DENYLIST_POLICY
Block transactions whose sender or recipient appears in a configured address list.
The simplest PCL template — checks the caller (and, in the global config, often the recipient) against a static list of blocked addresses. Used for sanctions enforcement and frozen-account routing.
Solidity struct & ABI tuple
The policy parameter is the Solidity struct below, defined in
IPcl.sol:struct DenylistPolicy {
address[] addresses;
}The ABI tuple shorthand is
(address[]).
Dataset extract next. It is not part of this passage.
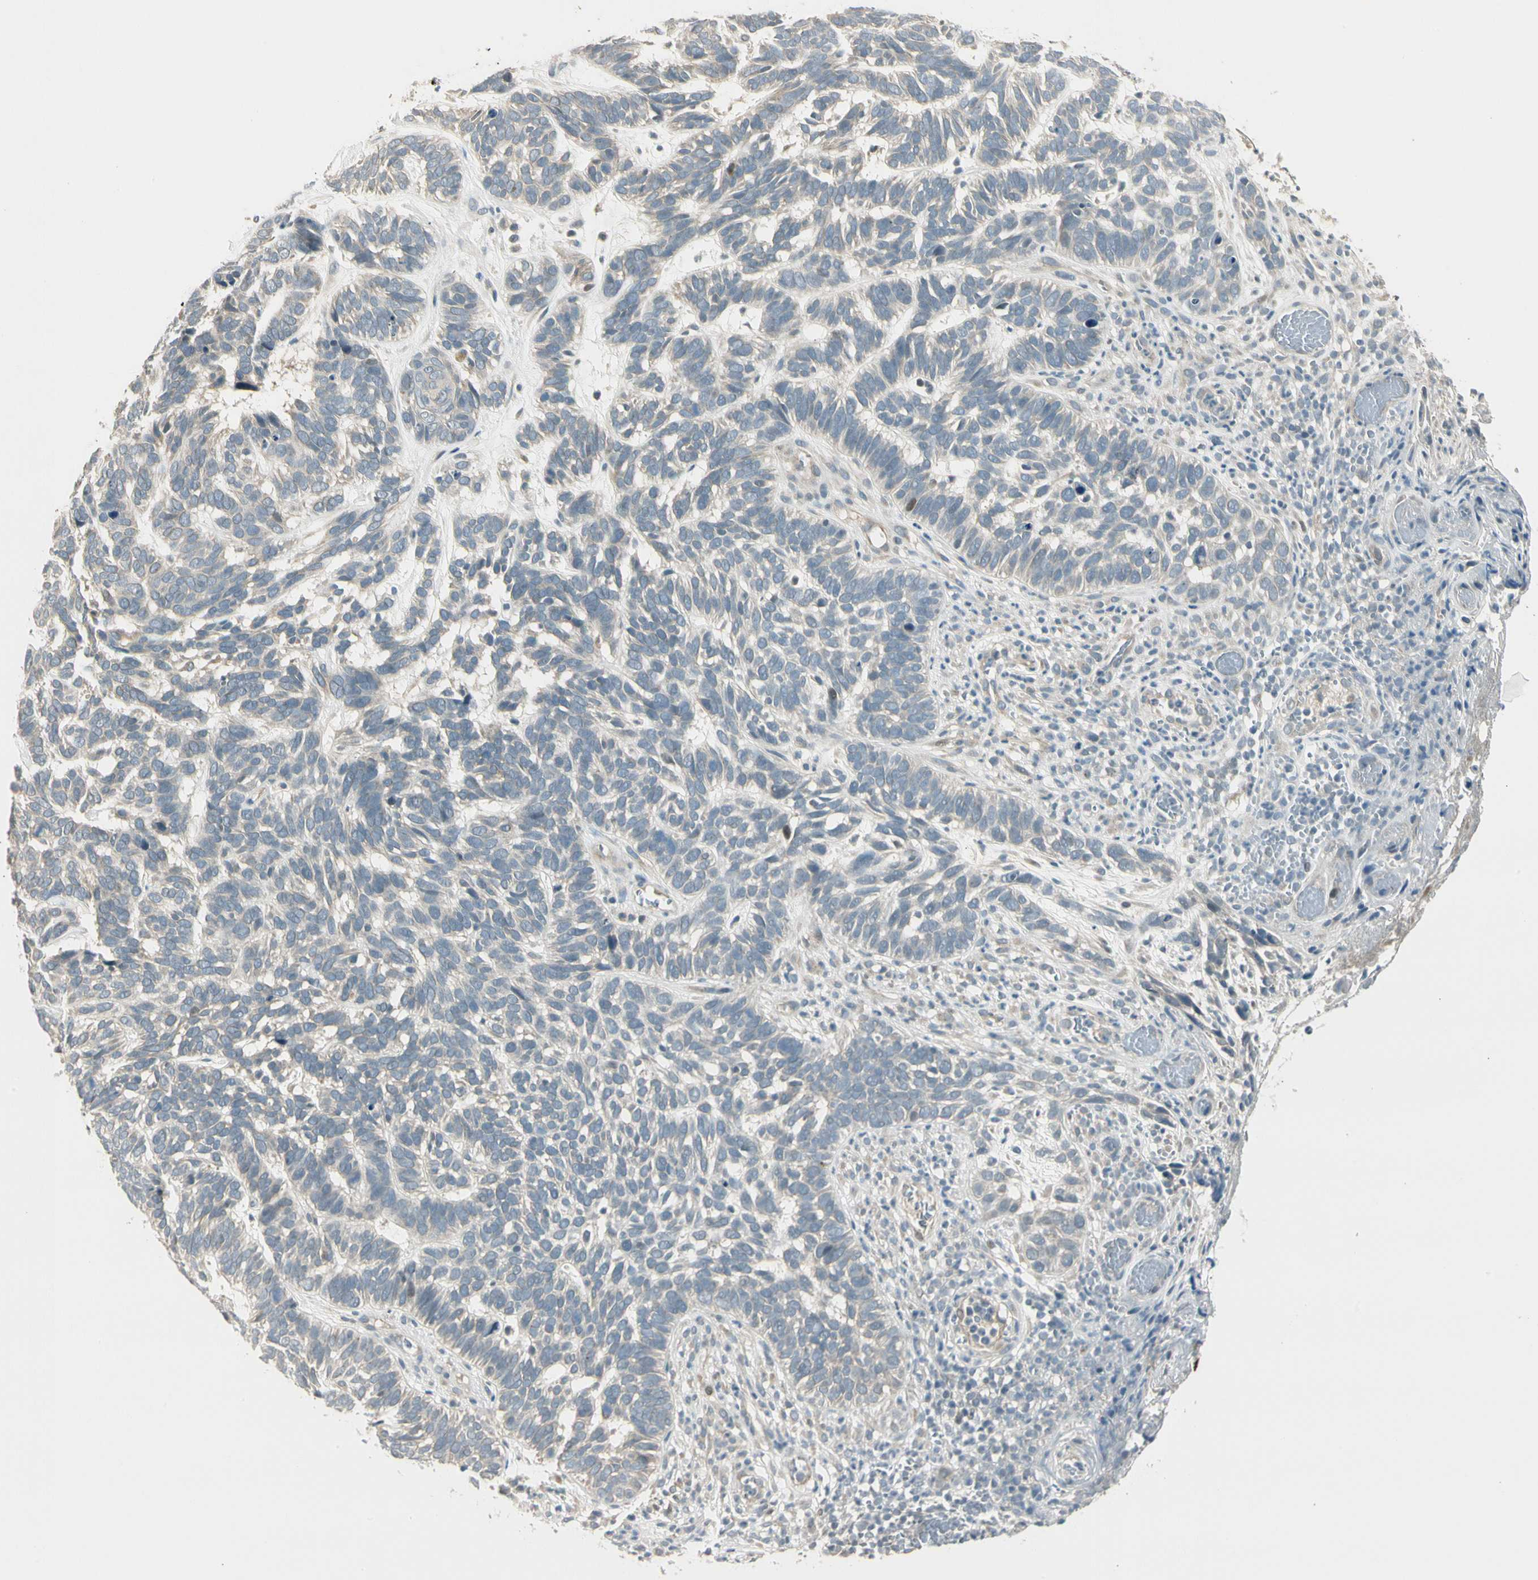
{"staining": {"intensity": "negative", "quantity": "none", "location": "none"}, "tissue": "skin cancer", "cell_type": "Tumor cells", "image_type": "cancer", "snomed": [{"axis": "morphology", "description": "Basal cell carcinoma"}, {"axis": "topography", "description": "Skin"}], "caption": "Tumor cells show no significant protein staining in skin cancer (basal cell carcinoma). (DAB IHC with hematoxylin counter stain).", "gene": "PCDHB15", "patient": {"sex": "male", "age": 87}}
Encode it into PolicySet.policy as follows:DenylistPolicy memory dl = DenylistPolicy({
addresses: new address[](2)
});
dl.addresses[0] = 0xAaaA...;
dl.addresses[1] = 0xBbBb...;
bytes memory policyBytes = abi.encode(dl);
// then wrap in a PolicySet with templateId = "DENYLIST_POLICY"How the policy is evaluated
PCL checks whether the transaction sender's address is present in
addresses. If it is, the transaction is rejected. Some configurations also include the recipient in the check — that is controlled by the policy admin when registering the global config, or by the contract admin for a contract-scoped config.Rejection reason codes
When this policy rejects, PCL emits
InDenylist(address sender). Wallet UX should treat this as a terminal failure: there is no retry path because the address itself is blocked.Typical usage
This template is most commonly applied in three scenarios:
- Sanctions enforcement at the global level so every transaction on the chain is screened against the list.
- Per-contract admin freeze for compromised counterparties — register the policy under a
ContractPolicyConfigto scope the deny to that single contract. - Combined with other policies as a hard floor: a
DENYLIST_POLICYguarantees specific addresses remain blocked even if other rules would otherwise admit them.